Return secrets as outputs instead of values

[Olfi01]

Issue #14: Environment variables vs outputs

Description of changes: Secrets are now returned as action outputs. This results in the following improvements:

• User side:
  • Less concern needed over which steps to separate in a different job to avoid access to environment variables
  • Full control over where the returned secrets are used
• Codebase side:
  • No more need to clean up environment variable secrets, as the GitHub Actions toolkit will handle the outputs.

README.md, action.yml and code comments have been updated accordingly. Tests are passing.

If you prefer reviewing less files and compiling the source code yourselves, I have created a parallel PR(#37) containing only the code changes without the built dist files.
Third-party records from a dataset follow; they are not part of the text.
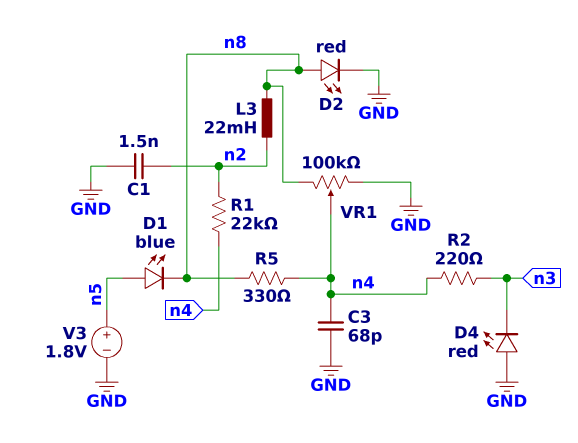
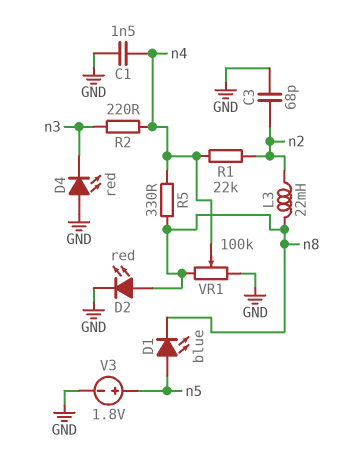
C1: 1.5nF (GND, n2) -> 1.5nF (GND, n4)
C3: 68pF (GND, n4) -> 68pF (GND, n2)

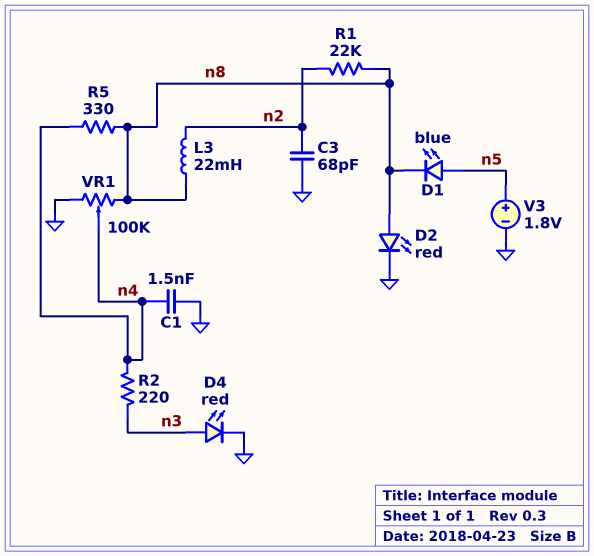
D4: LED red (A GND, K n3) -> LED red (A n3, K GND)
R1: 22k (n2, n4) -> 22k (n2, n8)

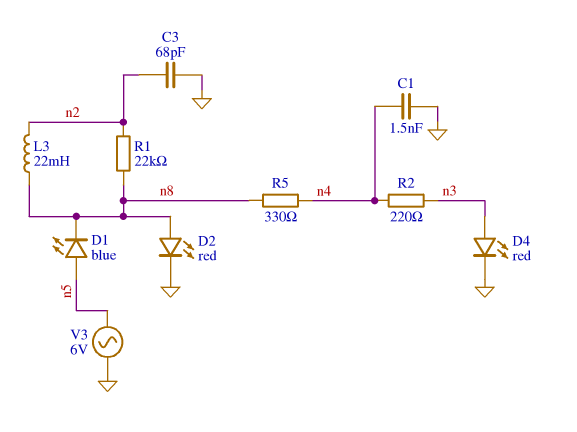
V3: 1.8V (plus n5, minus GND) -> AC 6V (GND, n5)
VR1: 100k (GND, n8, wiper n4) -> none

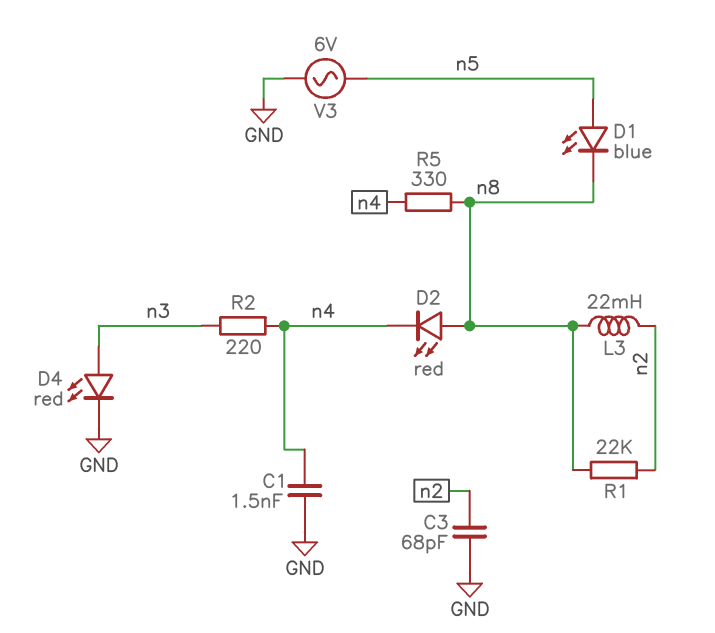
D2: LED red (A n8, K GND) -> LED red (A n8, K n4)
By submitting this pull request, I confirm that you can use, modify, copy, and redistribute this contribution, under the terms of your choice.

[Olfi01]

@ecraw-amzn Is there something I still need to do before this PR can be reviewed and merged?

[jbct]

Thanks for the PR, @Olfi01 - we are evaluating this as a part of issue #14

[tvb]

@jbct can we merge this. ~Currently, we are facing issues due to the Secrets Cleanup right after the fetch.~ Nevermind, the documentation wasn't clear we shouldn't use vars., but use env. instead to access the variables.

[Danny-Smart]

Is there anything holding this feature up?

[Danny-Smart]

Bump

We've encountered this issue again. What is the status of the PR?

[Olfi01]

Bump

We've encountered this issue again. What is the status of the PR?

Since it has been left unresolved for over a year now, some conflicts have mounted up. I don't know if I'll get around to fixing it anytime soon, though I imagine the conflict can't be too difficult to manage.